--- START ---

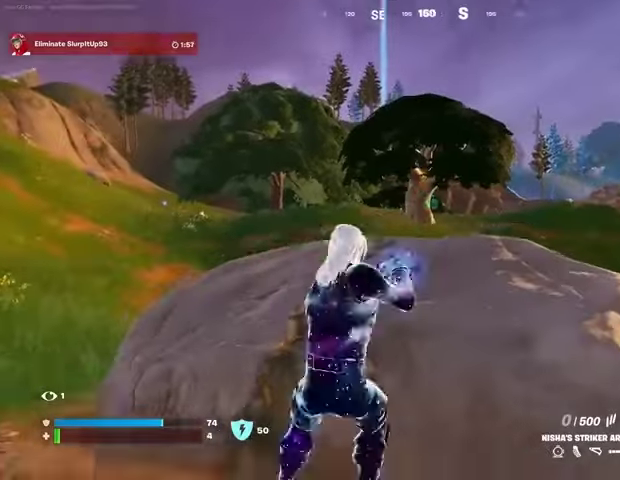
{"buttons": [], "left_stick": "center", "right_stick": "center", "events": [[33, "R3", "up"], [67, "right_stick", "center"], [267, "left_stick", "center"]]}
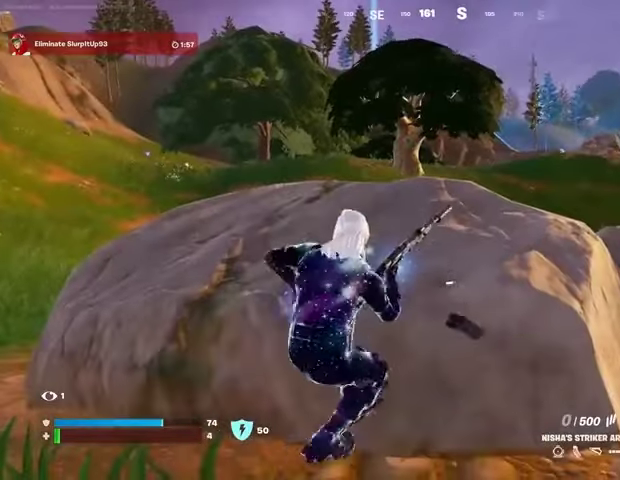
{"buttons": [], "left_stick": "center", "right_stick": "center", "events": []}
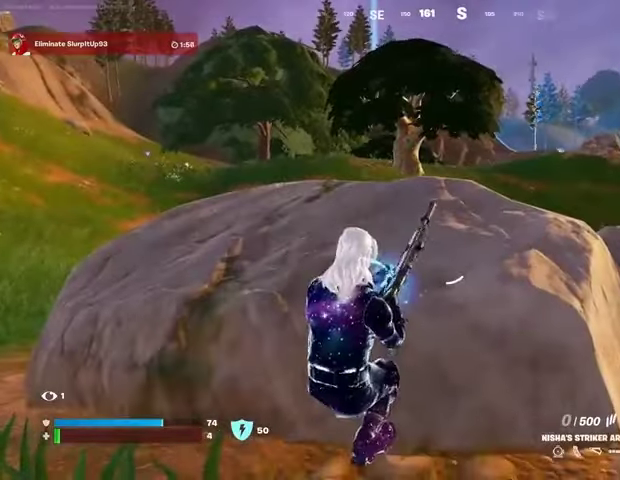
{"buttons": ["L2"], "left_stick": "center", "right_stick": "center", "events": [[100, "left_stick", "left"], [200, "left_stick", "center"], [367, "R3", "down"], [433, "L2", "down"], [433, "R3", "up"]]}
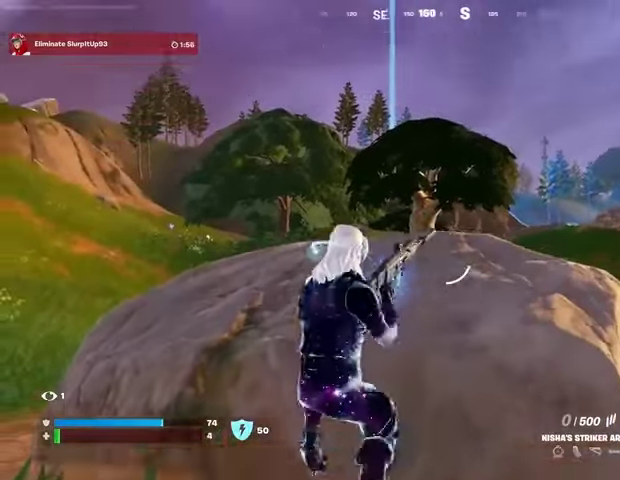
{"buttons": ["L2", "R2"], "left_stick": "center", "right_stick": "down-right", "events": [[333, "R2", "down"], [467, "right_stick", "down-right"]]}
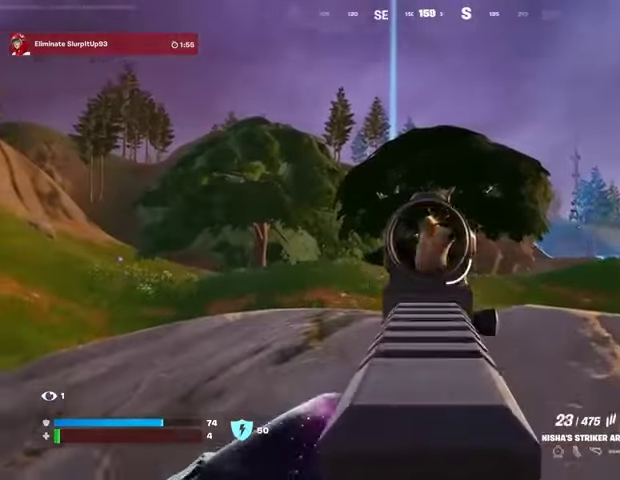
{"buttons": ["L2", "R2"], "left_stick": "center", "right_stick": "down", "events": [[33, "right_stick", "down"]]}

--- END ---

To do:
Everything in the records except the pictures should be retyped exactly.

Exercise output:
{"buttons": [], "left_stick": "center", "right_stick": "center", "events": [[33, "R3", "up"], [67, "right_stick", "center"], [267, "left_stick", "center"]]}
{"buttons": [], "left_stick": "center", "right_stick": "center", "events": []}
{"buttons": ["L2"], "left_stick": "center", "right_stick": "center", "events": [[100, "left_stick", "left"], [200, "left_stick", "center"], [367, "R3", "down"], [433, "L2", "down"], [433, "R3", "up"]]}
{"buttons": ["L2", "R2"], "left_stick": "center", "right_stick": "down-right", "events": [[333, "R2", "down"], [467, "right_stick", "down-right"]]}
{"buttons": ["L2", "R2"], "left_stick": "center", "right_stick": "down", "events": [[33, "right_stick", "down"]]}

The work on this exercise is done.